● WORK REQUIRED: Print the lines below from the line with "Suscríbete a la" to the line with "That’s me in the corner" exactly, keeping both ends, and print no pictures.

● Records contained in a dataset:
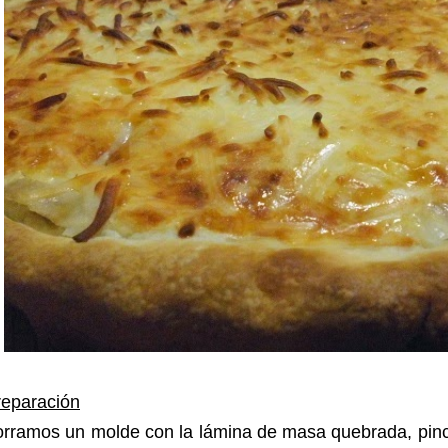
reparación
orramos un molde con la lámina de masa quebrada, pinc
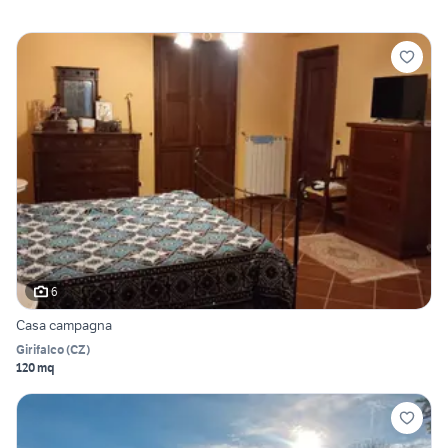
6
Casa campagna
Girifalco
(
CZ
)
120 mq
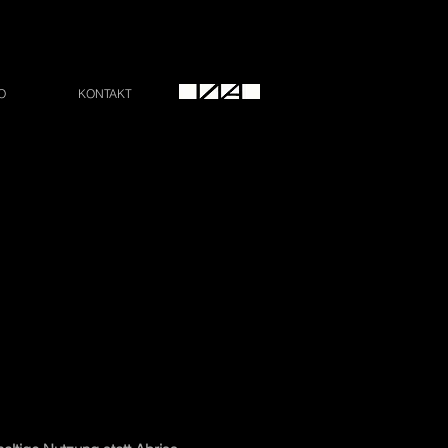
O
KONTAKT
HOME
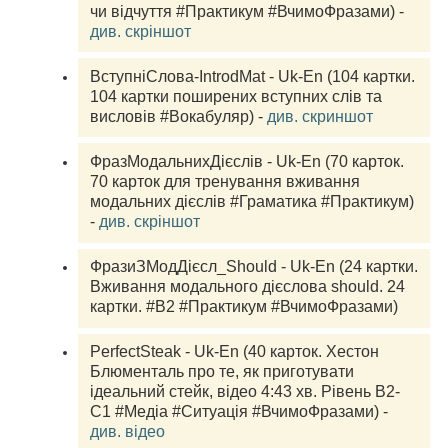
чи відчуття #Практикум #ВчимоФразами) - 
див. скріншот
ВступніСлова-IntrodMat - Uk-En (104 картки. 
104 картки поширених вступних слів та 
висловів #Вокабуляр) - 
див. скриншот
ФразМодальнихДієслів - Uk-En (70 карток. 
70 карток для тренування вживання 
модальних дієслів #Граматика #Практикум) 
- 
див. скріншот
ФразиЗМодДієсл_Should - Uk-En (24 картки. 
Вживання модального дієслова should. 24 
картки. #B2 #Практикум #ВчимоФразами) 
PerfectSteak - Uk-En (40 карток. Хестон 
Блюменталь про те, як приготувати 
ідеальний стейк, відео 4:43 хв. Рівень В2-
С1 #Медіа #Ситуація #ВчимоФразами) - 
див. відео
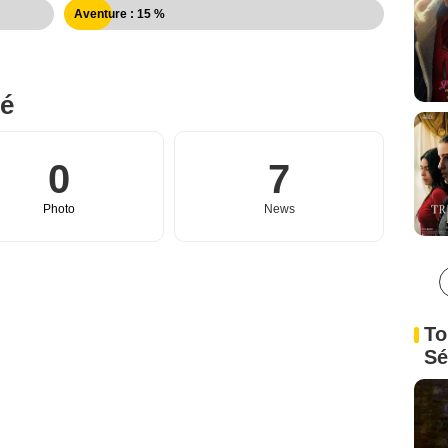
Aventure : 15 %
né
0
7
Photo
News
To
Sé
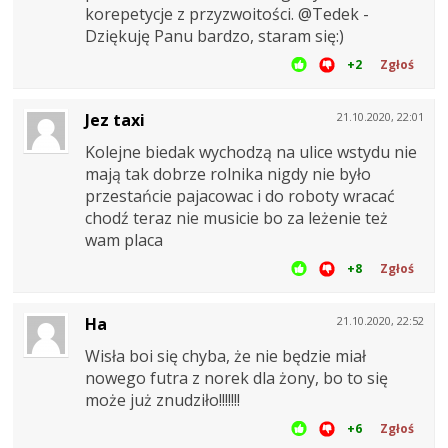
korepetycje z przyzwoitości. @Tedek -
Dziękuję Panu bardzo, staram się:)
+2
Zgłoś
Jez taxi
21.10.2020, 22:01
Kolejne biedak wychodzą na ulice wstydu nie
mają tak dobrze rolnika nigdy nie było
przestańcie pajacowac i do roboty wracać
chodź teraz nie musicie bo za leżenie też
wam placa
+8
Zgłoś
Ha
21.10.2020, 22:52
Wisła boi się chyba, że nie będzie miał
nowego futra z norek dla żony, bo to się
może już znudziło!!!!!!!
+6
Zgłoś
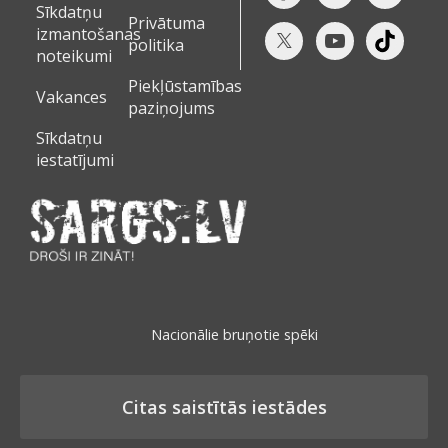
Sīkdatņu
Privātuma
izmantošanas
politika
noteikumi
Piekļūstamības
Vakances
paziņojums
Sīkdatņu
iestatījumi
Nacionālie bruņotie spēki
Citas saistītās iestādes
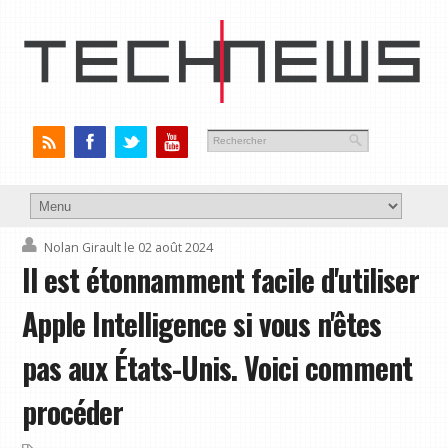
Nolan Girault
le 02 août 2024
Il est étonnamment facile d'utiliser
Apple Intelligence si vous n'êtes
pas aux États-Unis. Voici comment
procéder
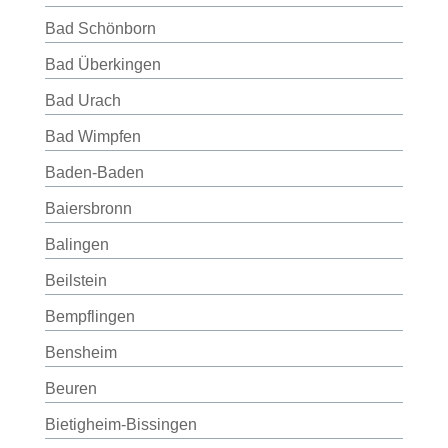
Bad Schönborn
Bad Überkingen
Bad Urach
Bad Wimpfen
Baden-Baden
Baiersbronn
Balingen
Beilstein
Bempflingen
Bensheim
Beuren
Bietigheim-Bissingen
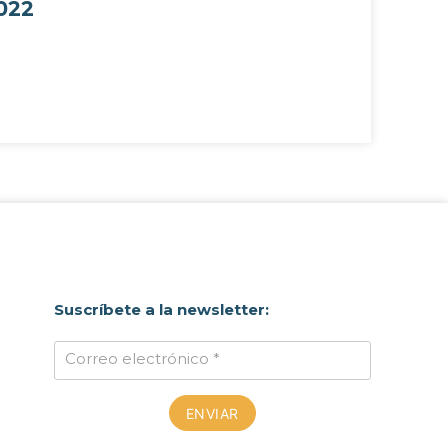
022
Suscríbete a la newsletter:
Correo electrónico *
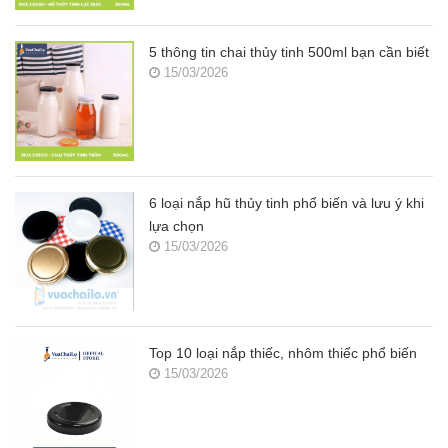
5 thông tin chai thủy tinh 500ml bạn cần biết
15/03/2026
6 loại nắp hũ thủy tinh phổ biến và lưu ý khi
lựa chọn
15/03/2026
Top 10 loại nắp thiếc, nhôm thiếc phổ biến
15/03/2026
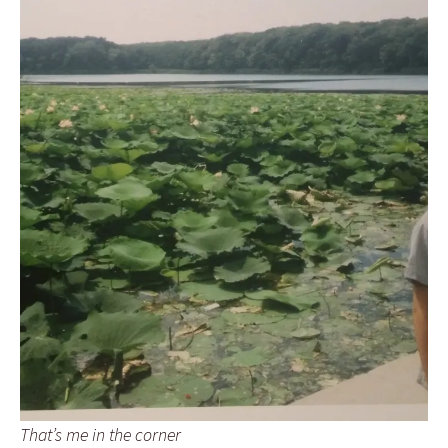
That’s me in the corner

==

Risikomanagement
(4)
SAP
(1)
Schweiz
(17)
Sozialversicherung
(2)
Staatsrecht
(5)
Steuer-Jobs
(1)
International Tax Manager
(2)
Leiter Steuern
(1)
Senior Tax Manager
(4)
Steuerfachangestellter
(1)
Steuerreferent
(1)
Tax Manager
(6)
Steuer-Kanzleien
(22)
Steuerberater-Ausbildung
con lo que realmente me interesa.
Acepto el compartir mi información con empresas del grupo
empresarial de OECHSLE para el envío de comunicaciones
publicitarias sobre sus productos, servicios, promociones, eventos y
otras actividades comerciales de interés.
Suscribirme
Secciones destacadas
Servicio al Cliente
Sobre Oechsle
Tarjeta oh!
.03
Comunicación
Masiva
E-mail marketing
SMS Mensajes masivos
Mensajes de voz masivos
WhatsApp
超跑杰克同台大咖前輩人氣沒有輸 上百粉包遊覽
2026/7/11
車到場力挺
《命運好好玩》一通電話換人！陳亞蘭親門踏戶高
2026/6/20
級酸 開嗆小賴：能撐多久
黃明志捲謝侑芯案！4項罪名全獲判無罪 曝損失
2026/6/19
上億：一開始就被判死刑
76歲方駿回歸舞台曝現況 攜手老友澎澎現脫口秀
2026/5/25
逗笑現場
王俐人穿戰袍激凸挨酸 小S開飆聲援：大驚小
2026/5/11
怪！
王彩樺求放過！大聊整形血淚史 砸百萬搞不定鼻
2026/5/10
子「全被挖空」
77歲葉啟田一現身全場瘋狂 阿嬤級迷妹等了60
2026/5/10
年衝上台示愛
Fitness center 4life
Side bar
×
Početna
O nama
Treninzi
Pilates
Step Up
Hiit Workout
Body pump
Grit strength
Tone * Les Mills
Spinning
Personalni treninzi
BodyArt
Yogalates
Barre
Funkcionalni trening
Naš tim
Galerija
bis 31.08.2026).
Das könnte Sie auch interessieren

● RESULT FOR THIS EXERCISE:
Suscríbete a la newsletter:
Correo electrónico *
5 thông tin chai thủy tinh 500ml bạn cần biết
15/03/2026
6 loại nắp hũ thủy tinh phổ biến và lưu ý khi
lựa chọn
15/03/2026
Top 10 loại nắp thiếc, nhôm thiếc phổ biến
15/03/2026
That’s me in the corner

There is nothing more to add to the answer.